------ EXTRACTED MATERIAL ------

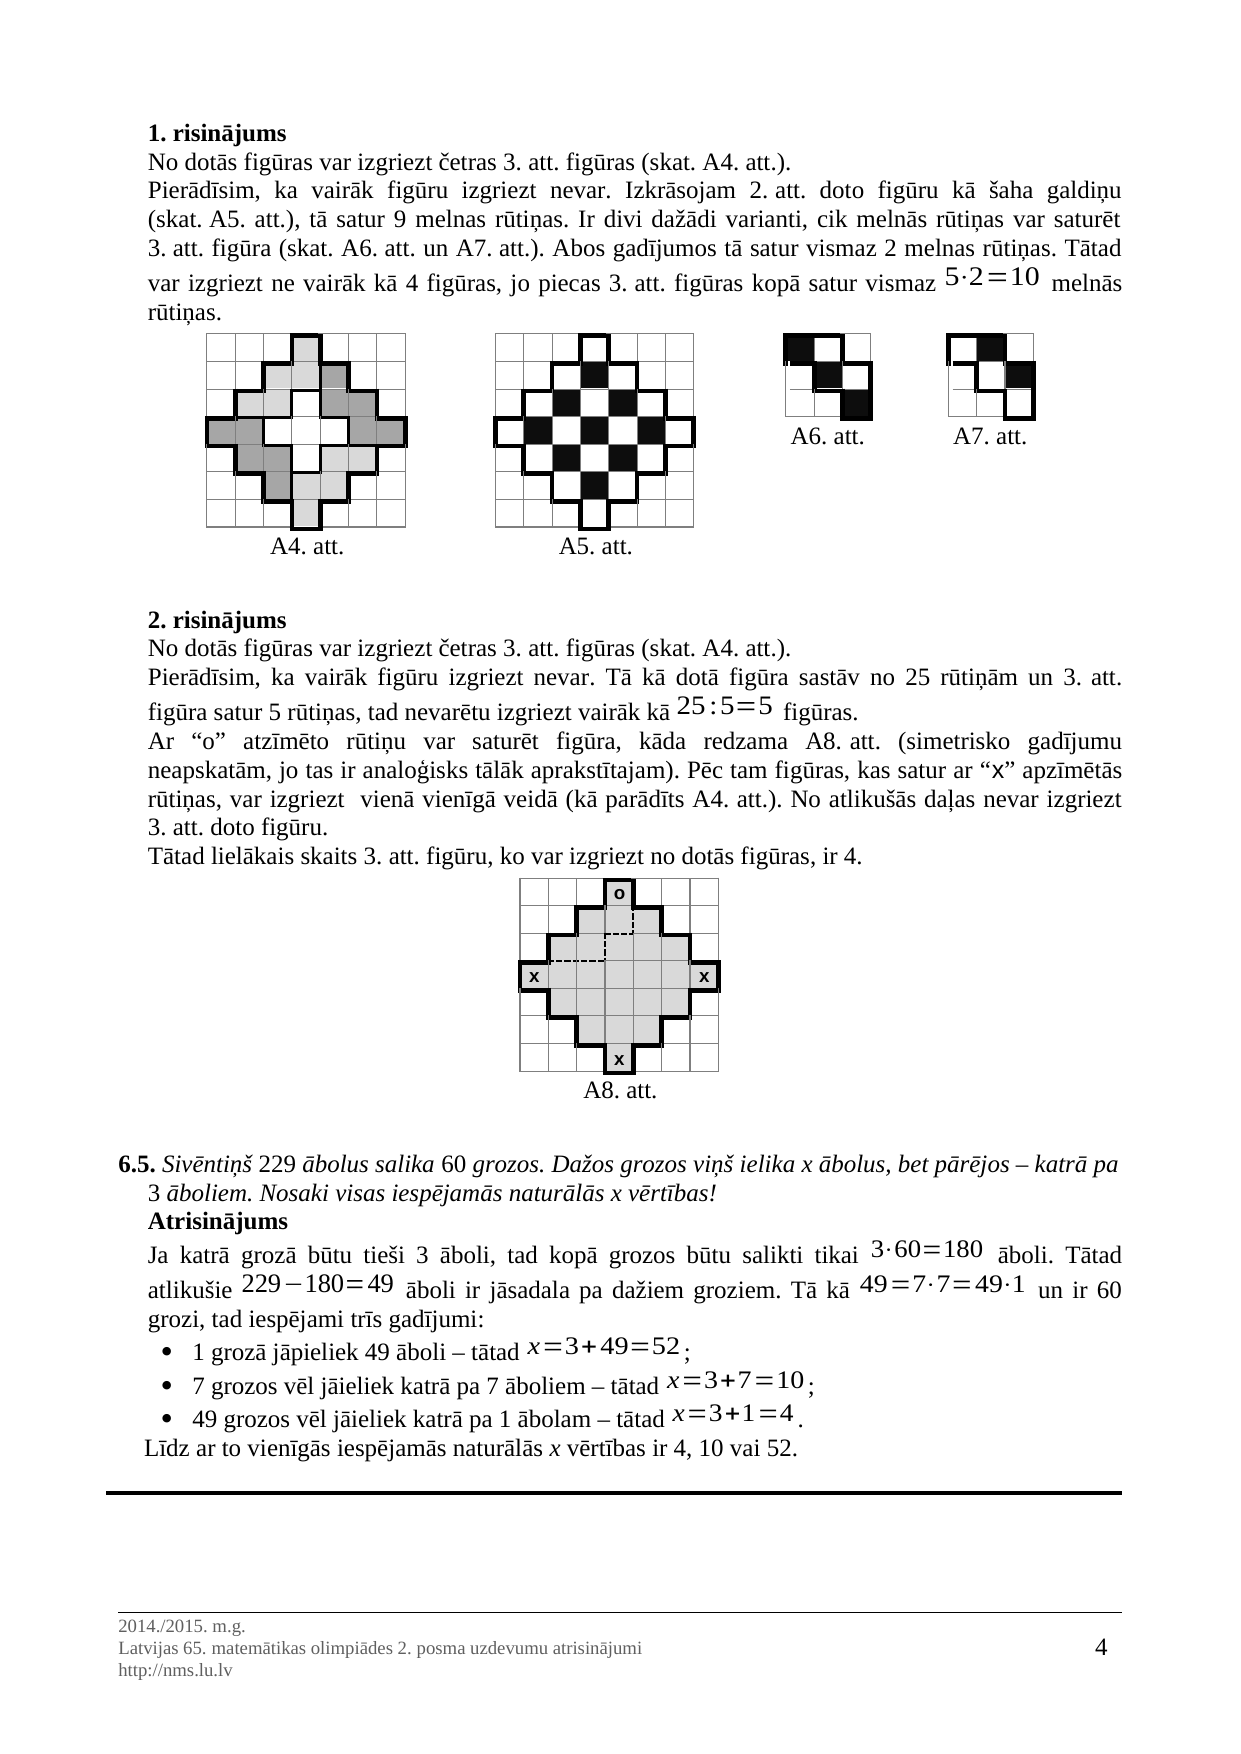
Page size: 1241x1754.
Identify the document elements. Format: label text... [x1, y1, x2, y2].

text No dotās figūras var izgriezt četras 3. att. figūras (skat. A4. att.). [148, 633, 1122, 662]
text Līdz ar to vienīgās iespējamās naturālās x vērtības ir 4, 10 vai 52. [118, 1433, 1122, 1462]
text Tātad lielākais skaits 3. att. figūru, ko var izgriezt no dotās figūras, ir 4. [148, 841, 1122, 870]
text Ar “o” atzīmēto rūtiņu var saturēt figūra, kāda redzama A8. att. (simetrisko gadījumu neapskatām, jo tas ir analoģisks tālāk aprakstītajam). Pēc tam figūras, kas satur ar “x” apzīmētās rūtiņas, var izgriezt vienā vienīgā veidā (kā parādīts A4. att.). No atlikušās daļas nevar izgriezt 3. att. doto figūru. [148, 726, 1122, 841]
text 6.5. Sivēntiņš 229 ābolus salika 60 grozos. Dažos grozos viņš ielika x ābolus, bet pārējos – katrā pa 3 āboliem. Nosaki visas iespējamās naturālās x vērtības! [118, 1149, 1122, 1206]
text Ja katrā grozā būtu tieši 3 āboli, tad kopā grozos būtu salikti tikai āboli. Tātad atlikušie āboli ir jāsadala pa dažiem groziem. Tā kā un ir 60 grozi, tad iespējami trīs gadījumi: [106, 1235, 1122, 1332]
list 49 grozos vēl jāieliek katrā pa 1 ābolam – tātad . [162, 1399, 1122, 1433]
text Atrisinājums [148, 1206, 1122, 1235]
list 7 grozos vēl jāieliek katrā pa 7 āboliem – tātad ; [162, 1366, 1122, 1399]
text 2. risinājums [148, 605, 1122, 633]
text No dotās figūras var izgriezt četras 3. att. figūras (skat. A4. att.). [148, 147, 1122, 176]
text 1. risinājums [118, 118, 1122, 147]
list 1 grozā jāpieliek 49 āboli – tātad ; [162, 1332, 1122, 1366]
text Pierādīsim, ka vairāk figūru izgriezt nevar. Izkrāsojam 2. att. doto figūru kā šaha galdiņu (skat. A5. att.), tā satur 9 melnas rūtiņas. Ir divi dažādi varianti, cik melnās rūtiņas var saturēt 3. att. figūra (skat. A6. att. un A7. att.). Abos gadījumos tā satur vismaz 2 melnas rūtiņas. Tātad var izgriezt ne vairāk kā 4 figūras, jo piecas 3. att. figūras kopā satur vismaz melnās rūtiņas. [148, 176, 1122, 326]
text Pierādīsim, ka vairāk figūru izgriezt nevar. Tā kā dotā figūra sastāv no 25 rūtiņām un 3. att. figūra satur 5 rūtiņas, tad nevarētu izgriezt vairāk kā figūras. [148, 662, 1122, 726]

------

** WHAT THE EXERCISE ASKS **
Pull out the lines above in which the word "iespējamās" appears.

** ANSWER **
text Līdz ar to vienīgās iespējamās naturālās x vērtības ir 4, 10 vai 52. [118, 1433, 1122, 1462]
text 6.5. Sivēntiņš 229 ābolus salika 60 grozos. Dažos grozos viņš ielika x ābolus, bet pārējos – katrā pa 3 āboliem. Nosaki visas iespējamās naturālās x vērtības! [118, 1149, 1122, 1206]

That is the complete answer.